- Description of the task -
Please rewrite this listing with "Is it true that" changed to "Is it the case that" and everything else kept the same, omitting the pictures from your answer.
---
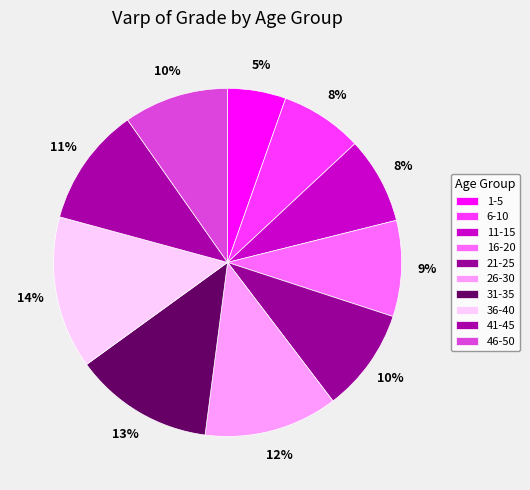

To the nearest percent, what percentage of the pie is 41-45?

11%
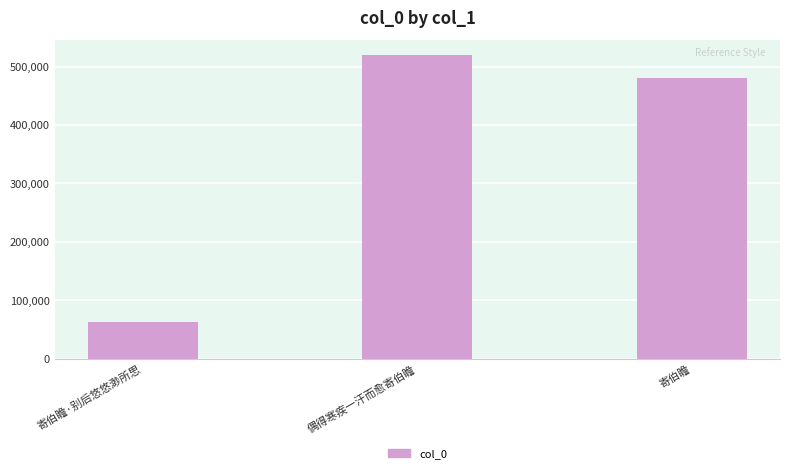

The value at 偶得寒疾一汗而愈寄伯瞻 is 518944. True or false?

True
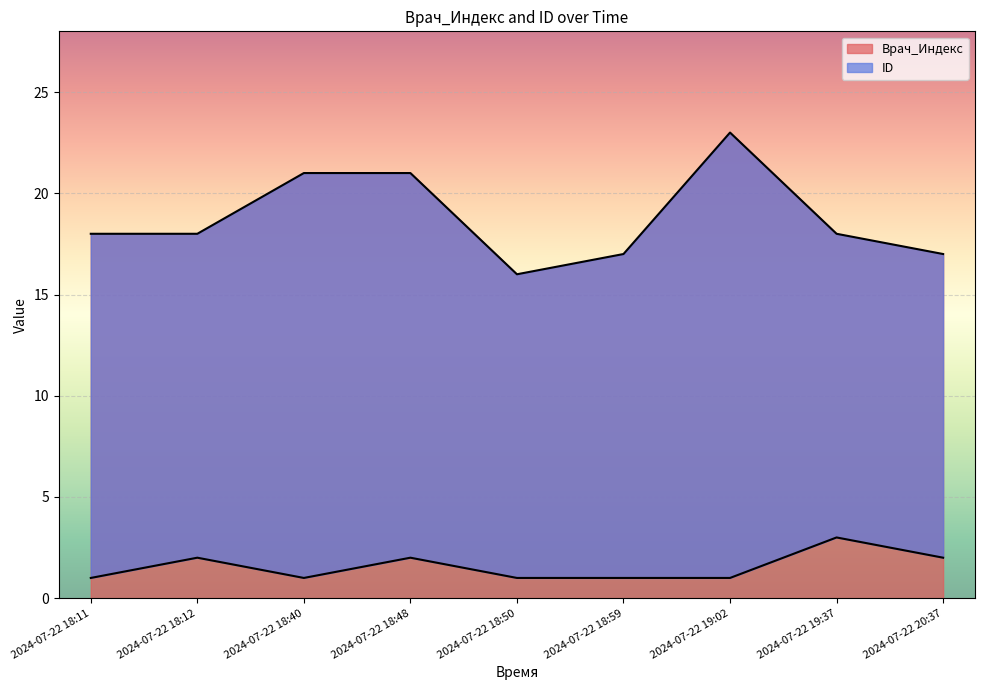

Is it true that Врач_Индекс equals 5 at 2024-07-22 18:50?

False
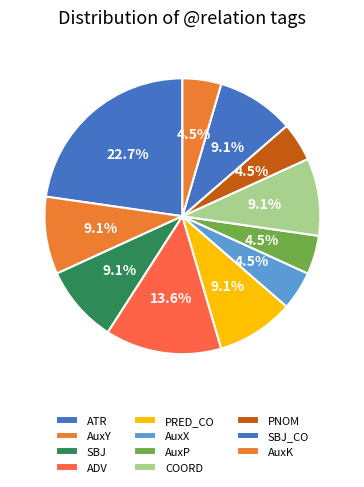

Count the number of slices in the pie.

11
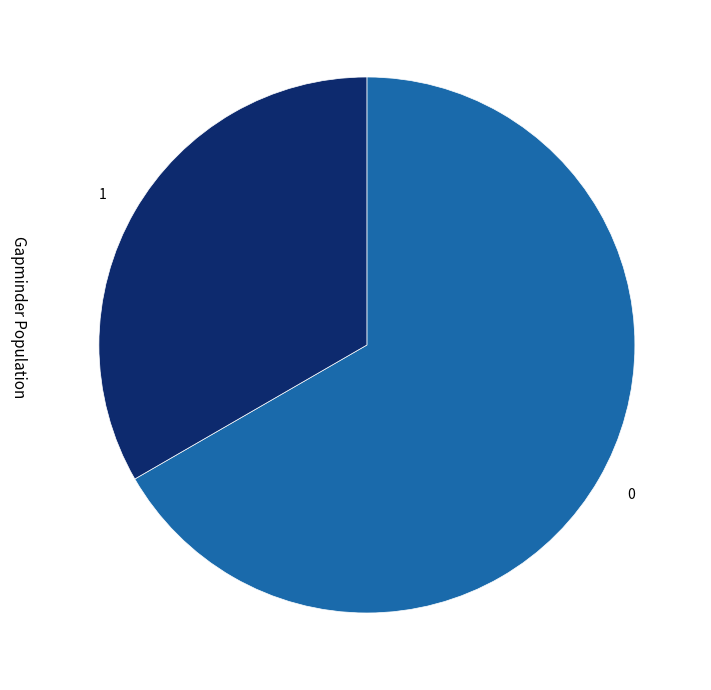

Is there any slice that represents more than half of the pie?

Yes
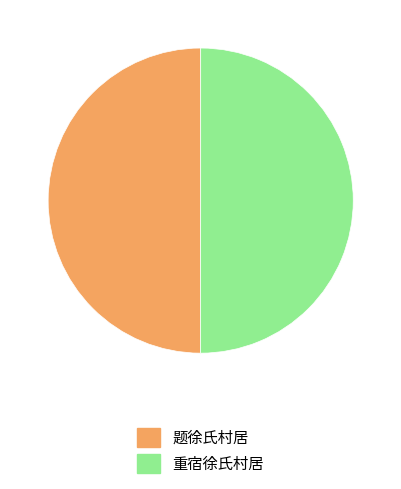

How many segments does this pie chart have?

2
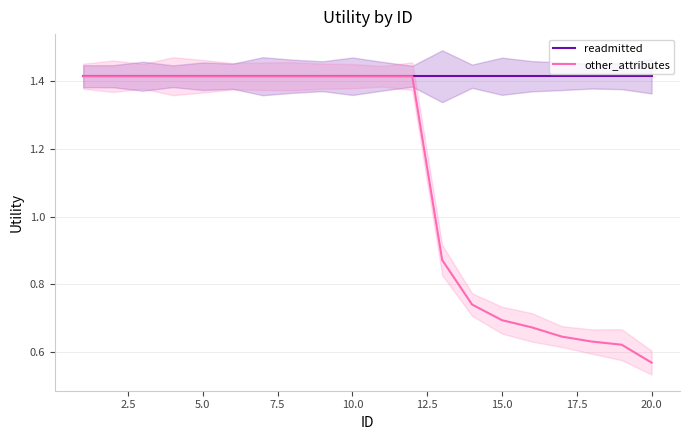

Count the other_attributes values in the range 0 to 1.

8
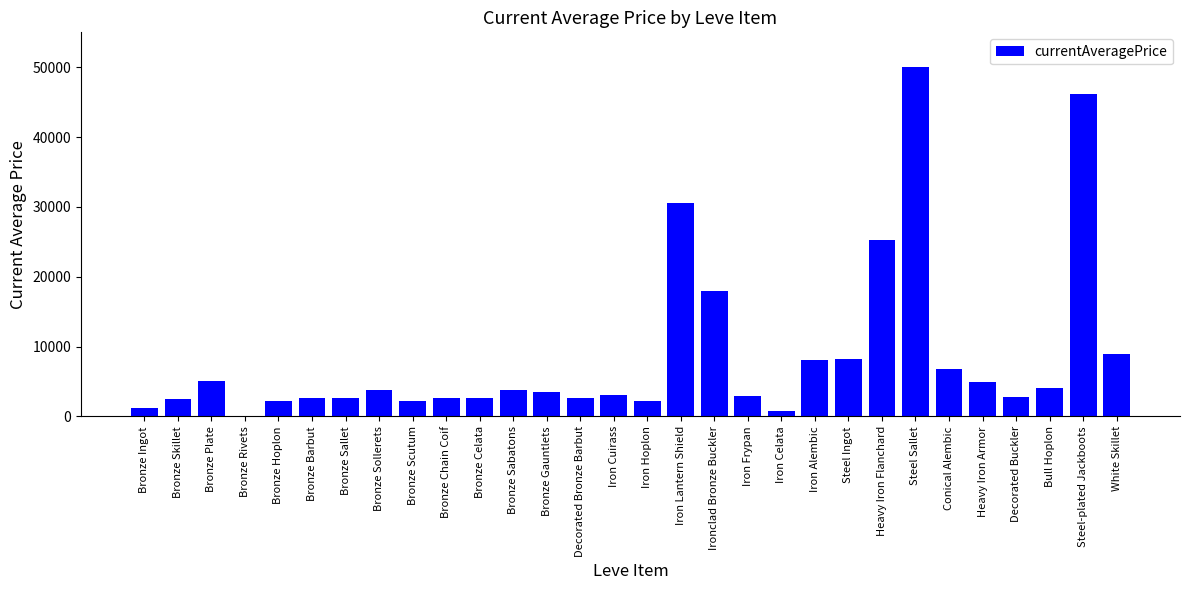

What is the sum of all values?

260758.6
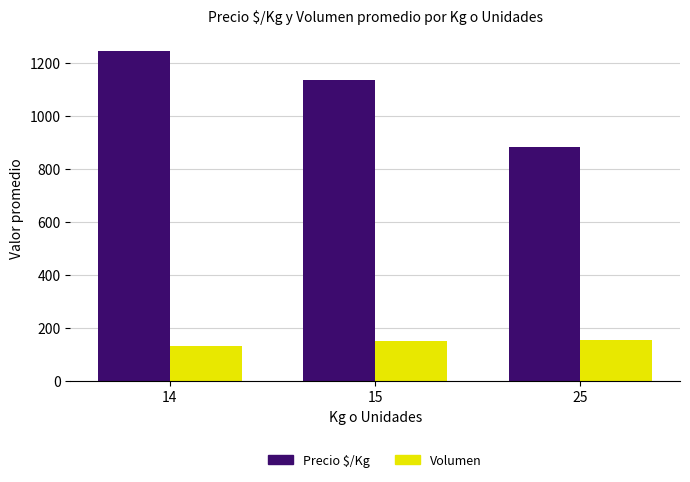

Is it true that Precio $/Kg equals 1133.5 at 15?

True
---
- Result for this exercise -
To the nearest percent, what percentage of the pie is 41-45?

11%

The value at 偶得寒疾一汗而愈寄伯瞻 is 518944. True or false?

True

Is it the case that Врач_Индекс equals 5 at 2024-07-22 18:50?

False

Count the number of slices in the pie.

11

Is there any slice that represents more than half of the pie?

Yes

How many segments does this pie chart have?

2

Count the other_attributes values in the range 0 to 1.

8

What is the sum of all values?

260758.6

Is it the case that Precio $/Kg equals 1133.5 at 15?

True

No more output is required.